Po meczu z uważanym za głównego rywala w lidze zespołem Żubrów Białystok (84:61), a przed dzisiejszym spotkaniem z wiceliderem, Łódzkim Klubem Sportowym, rozmawialiśmy trenerem koszykarzy KKS Polonia Warszawa Andrzejem Kierlewiczem.
– Sytuacja kadrowa przed meczem z Żubrami była wyjątkowo trudna. Oprócz wcześniej kontuzjowanych Krystiana Koźluka i Adama Linowskiego z powodu chorób nie mogło zagrać dwóch kolejnych zawodników z pierwszej piątki.
– W ostatniej chwili, rano przed meczem, wypadł Huber Miłak, cały tydzień nie trenował Patryk Pełka. Dlatego też nasze ustawienie przeciwko Żubrom było trochę dziwne.

PODANE POZYCJE:
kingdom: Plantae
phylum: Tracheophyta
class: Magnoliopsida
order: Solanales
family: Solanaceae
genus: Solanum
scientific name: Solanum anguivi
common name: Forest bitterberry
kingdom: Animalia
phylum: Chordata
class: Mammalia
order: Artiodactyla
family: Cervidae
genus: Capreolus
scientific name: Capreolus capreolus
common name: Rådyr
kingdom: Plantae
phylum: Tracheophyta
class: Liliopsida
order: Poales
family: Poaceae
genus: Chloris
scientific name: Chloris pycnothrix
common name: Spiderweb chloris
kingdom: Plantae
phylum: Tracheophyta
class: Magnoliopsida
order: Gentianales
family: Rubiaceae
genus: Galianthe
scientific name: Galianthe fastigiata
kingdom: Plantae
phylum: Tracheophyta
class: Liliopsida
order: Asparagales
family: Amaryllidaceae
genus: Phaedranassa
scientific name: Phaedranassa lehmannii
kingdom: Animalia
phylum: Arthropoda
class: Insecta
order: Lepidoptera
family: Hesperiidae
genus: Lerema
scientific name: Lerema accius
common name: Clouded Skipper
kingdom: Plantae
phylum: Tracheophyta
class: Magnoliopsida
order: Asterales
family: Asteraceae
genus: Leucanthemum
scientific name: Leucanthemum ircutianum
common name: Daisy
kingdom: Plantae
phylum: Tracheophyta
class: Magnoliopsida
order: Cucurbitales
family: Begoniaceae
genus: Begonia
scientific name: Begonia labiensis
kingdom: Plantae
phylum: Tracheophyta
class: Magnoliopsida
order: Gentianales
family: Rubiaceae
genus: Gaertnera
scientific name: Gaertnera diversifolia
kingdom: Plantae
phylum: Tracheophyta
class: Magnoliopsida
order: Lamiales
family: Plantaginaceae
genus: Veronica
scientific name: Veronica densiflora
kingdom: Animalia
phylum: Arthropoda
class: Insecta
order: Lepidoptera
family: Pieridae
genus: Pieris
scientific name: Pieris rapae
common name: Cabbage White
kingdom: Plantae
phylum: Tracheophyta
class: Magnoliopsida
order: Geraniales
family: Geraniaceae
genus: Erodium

POLECENIA DO ĆWICZENIA:
**a.** Przepisz dokładnie fragment tekstu o koszykarzach Polonii Warszawa od słów „Po meczu z uważanym” aż do słów „Warszawa Andrzejem Kierlewiczem.” włącznie.
**b.** Dopisz dalszy ciąg tekstu o koszykarzach Polonii Warszawa, zaczynając bezpośrednio po jego ostatnim zdaniu.
Pozycje pochodzą z innego źródła niż tekst o koszykarzach Polonii Warszawa.

ODPOWIEDZI KOŃCOWE:
**a.**
Po meczu z uważanym za głównego rywala w lidze zespołem Żubrów Białystok (84:61), a przed dzisiejszym spotkaniem z wiceliderem, Łódzkim Klubem Sportowym, rozmawialiśmy trenerem koszykarzy KKS Polonia Warszawa Andrzejem Kierlewiczem.

**b.**
– Wyjściowa piątka, z 18-letnim Adamem Anusewiczem, była bardzo zaskakująca…
– Mam nadzieję, że udało mi się zestawieniem wyjściowej piątki zaskoczyć wszystkich, a zwłaszcza przeciwników. Zespół Żubrów słynie z tego, że ma bardzo mocny zestaw dwóch graczy podkoszowych, a my, trochę ryzykując, wyszliśmy piątką małych ludzi i, zwłaszcza w pierwszej kwarcie, świetnie zdało to egzamin.
– Udało się szybko zbudować przewagę punktową.
– Tak i utrzymaliśmy ją pomimo problemów i grania tak trochę poza naszymi schematami. Nie jesteśmy przyzwyczajeni do takiej gry, ale mamy ponad dwadzieścia punktów przewagi w meczu z silnym zespołem, dwudzieste zwycięstwo. Tylko się cieszyć.
– Takie zwycięstwo, przy takich trudnościach, chyba szczególnie smakuje?
– Dużo było nerwów. Najważniejsze, żeby kibice byli zadowoleni i wciąż przychodzili nas dopingować.
– W meczu z ŁKS-em chora wcześniej dwójka powinna być gotowa do gry, a Adam Linowski?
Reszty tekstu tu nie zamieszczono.